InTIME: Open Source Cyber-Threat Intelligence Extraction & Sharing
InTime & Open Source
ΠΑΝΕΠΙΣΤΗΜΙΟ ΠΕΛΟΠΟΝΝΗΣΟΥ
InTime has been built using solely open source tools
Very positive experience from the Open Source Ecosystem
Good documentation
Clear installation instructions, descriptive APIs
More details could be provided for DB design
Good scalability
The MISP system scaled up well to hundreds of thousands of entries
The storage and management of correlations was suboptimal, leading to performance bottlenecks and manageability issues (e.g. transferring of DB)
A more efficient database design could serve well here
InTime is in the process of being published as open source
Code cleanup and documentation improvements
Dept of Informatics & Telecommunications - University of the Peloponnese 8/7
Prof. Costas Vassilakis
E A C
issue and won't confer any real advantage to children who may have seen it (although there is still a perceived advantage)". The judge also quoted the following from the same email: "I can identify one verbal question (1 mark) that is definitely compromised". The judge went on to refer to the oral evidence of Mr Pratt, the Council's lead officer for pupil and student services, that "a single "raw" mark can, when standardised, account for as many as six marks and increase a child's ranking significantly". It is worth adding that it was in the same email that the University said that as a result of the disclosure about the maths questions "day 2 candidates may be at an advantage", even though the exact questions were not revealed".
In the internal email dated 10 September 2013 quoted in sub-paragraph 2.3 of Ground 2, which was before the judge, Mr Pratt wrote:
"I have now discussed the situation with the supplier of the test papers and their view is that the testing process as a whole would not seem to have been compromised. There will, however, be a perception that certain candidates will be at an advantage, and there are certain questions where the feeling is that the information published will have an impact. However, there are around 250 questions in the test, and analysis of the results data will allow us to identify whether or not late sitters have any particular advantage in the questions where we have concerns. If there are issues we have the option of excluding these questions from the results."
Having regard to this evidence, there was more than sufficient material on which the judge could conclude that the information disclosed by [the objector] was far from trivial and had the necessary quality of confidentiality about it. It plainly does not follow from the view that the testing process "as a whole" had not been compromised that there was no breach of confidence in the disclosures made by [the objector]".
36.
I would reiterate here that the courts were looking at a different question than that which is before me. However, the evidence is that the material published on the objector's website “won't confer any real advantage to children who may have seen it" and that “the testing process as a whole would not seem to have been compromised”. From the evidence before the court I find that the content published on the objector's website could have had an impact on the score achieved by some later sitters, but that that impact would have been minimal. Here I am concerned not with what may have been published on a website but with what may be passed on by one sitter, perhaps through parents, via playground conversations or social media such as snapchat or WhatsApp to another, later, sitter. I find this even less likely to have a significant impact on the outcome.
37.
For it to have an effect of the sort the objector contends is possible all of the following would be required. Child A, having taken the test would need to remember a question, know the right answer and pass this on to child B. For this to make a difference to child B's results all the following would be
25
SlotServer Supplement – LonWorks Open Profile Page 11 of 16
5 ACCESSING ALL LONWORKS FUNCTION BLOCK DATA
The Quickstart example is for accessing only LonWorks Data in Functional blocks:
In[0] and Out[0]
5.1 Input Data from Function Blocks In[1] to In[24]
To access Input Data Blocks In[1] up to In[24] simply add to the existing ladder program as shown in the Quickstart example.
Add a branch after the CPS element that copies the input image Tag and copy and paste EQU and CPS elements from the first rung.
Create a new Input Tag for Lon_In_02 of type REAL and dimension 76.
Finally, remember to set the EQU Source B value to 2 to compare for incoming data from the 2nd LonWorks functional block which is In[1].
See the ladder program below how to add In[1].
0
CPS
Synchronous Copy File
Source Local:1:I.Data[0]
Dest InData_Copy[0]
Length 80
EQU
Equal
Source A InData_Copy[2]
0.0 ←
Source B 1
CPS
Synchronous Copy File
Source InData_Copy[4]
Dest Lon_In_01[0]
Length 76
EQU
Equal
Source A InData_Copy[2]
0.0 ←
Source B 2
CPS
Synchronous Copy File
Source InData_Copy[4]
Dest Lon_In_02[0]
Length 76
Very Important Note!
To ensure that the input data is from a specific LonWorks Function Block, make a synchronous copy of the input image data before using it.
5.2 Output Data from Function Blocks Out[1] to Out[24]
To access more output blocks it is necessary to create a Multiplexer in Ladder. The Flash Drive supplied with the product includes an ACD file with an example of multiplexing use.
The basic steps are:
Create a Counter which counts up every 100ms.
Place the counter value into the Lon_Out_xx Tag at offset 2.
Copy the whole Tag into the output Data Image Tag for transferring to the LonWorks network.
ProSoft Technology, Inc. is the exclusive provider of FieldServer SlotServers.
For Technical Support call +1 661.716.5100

------------------------------------

WHAT YOU HAVE TO DO:
Repeat the material above in full so that each line matches the original exactly.

TASK ANSWER:
InTIME: Open Source Cyber-Threat Intelligence Extraction & Sharing
InTime & Open Source
ΠΑΝΕΠΙΣΤΗΜΙΟ ΠΕΛΟΠΟΝΝΗΣΟΥ
InTime has been built using solely open source tools
Very positive experience from the Open Source Ecosystem
Good documentation
Clear installation instructions, descriptive APIs
More details could be provided for DB design
Good scalability
The MISP system scaled up well to hundreds of thousands of entries
The storage and management of correlations was suboptimal, leading to performance bottlenecks and manageability issues (e.g. transferring of DB)
A more efficient database design could serve well here
InTime is in the process of being published as open source
Code cleanup and documentation improvements
Dept of Informatics & Telecommunications - University of the Peloponnese 8/7
Prof. Costas Vassilakis
E A C
issue and won't confer any real advantage to children who may have seen it (although there is still a perceived advantage)". The judge also quoted the following from the same email: "I can identify one verbal question (1 mark) that is definitely compromised". The judge went on to refer to the oral evidence of Mr Pratt, the Council's lead officer for pupil and student services, that "a single "raw" mark can, when standardised, account for as many as six marks and increase a child's ranking significantly". It is worth adding that it was in the same email that the University said that as a result of the disclosure about the maths questions "day 2 candidates may be at an advantage", even though the exact questions were not revealed".
In the internal email dated 10 September 2013 quoted in sub-paragraph 2.3 of Ground 2, which was before the judge, Mr Pratt wrote:
"I have now discussed the situation with the supplier of the test papers and their view is that the testing process as a whole would not seem to have been compromised. There will, however, be a perception that certain candidates will be at an advantage, and there are certain questions where the feeling is that the information published will have an impact. However, there are around 250 questions in the test, and analysis of the results data will allow us to identify whether or not late sitters have any particular advantage in the questions where we have concerns. If there are issues we have the option of excluding these questions from the results."
Having regard to this evidence, there was more than sufficient material on which the judge could conclude that the information disclosed by [the objector] was far from trivial and had the necessary quality of confidentiality about it. It plainly does not follow from the view that the testing process "as a whole" had not been compromised that there was no breach of confidence in the disclosures made by [the objector]".
36.
I would reiterate here that the courts were looking at a different question than that which is before me. However, the evidence is that the material published on the objector's website “won't confer any real advantage to children who may have seen it" and that “the testing process as a whole would not seem to have been compromised”. From the evidence before the court I find that the content published on the objector's website could have had an impact on the score achieved by some later sitters, but that that impact would have been minimal. Here I am concerned not with what may have been published on a website but with what may be passed on by one sitter, perhaps through parents, via playground conversations or social media such as snapchat or WhatsApp to another, later, sitter. I find this even less likely to have a significant impact on the outcome.
37.
For it to have an effect of the sort the objector contends is possible all of the following would be required. Child A, having taken the test would need to remember a question, know the right answer and pass this on to child B. For this to make a difference to child B's results all the following would be
25
SlotServer Supplement – LonWorks Open Profile Page 11 of 16
5 ACCESSING ALL LONWORKS FUNCTION BLOCK DATA
The Quickstart example is for accessing only LonWorks Data in Functional blocks:
In[0] and Out[0]
5.1 Input Data from Function Blocks In[1] to In[24]
To access Input Data Blocks In[1] up to In[24] simply add to the existing ladder program as shown in the Quickstart example.
Add a branch after the CPS element that copies the input image Tag and copy and paste EQU and CPS elements from the first rung.
Create a new Input Tag for Lon_In_02 of type REAL and dimension 76.
Finally, remember to set the EQU Source B value to 2 to compare for incoming data from the 2nd LonWorks functional block which is In[1].
See the ladder program below how to add In[1].
0
CPS
Synchronous Copy File
Source Local:1:I.Data[0]
Dest InData_Copy[0]
Length 80
EQU
Equal
Source A InData_Copy[2]
0.0 ←
Source B 1
CPS
Synchronous Copy File
Source InData_Copy[4]
Dest Lon_In_01[0]
Length 76
EQU
Equal
Source A InData_Copy[2]
0.0 ←
Source B 2
CPS
Synchronous Copy File
Source InData_Copy[4]
Dest Lon_In_02[0]
Length 76
Very Important Note!
To ensure that the input data is from a specific LonWorks Function Block, make a synchronous copy of the input image data before using it.
5.2 Output Data from Function Blocks Out[1] to Out[24]
To access more output blocks it is necessary to create a Multiplexer in Ladder. The Flash Drive supplied with the product includes an ACD file with an example of multiplexing use.
The basic steps are:
Create a Counter which counts up every 100ms.
Place the counter value into the Lon_Out_xx Tag at offset 2.
Copy the whole Tag into the output Data Image Tag for transferring to the LonWorks network.
ProSoft Technology, Inc. is the exclusive provider of FieldServer SlotServers.
For Technical Support call +1 661.716.5100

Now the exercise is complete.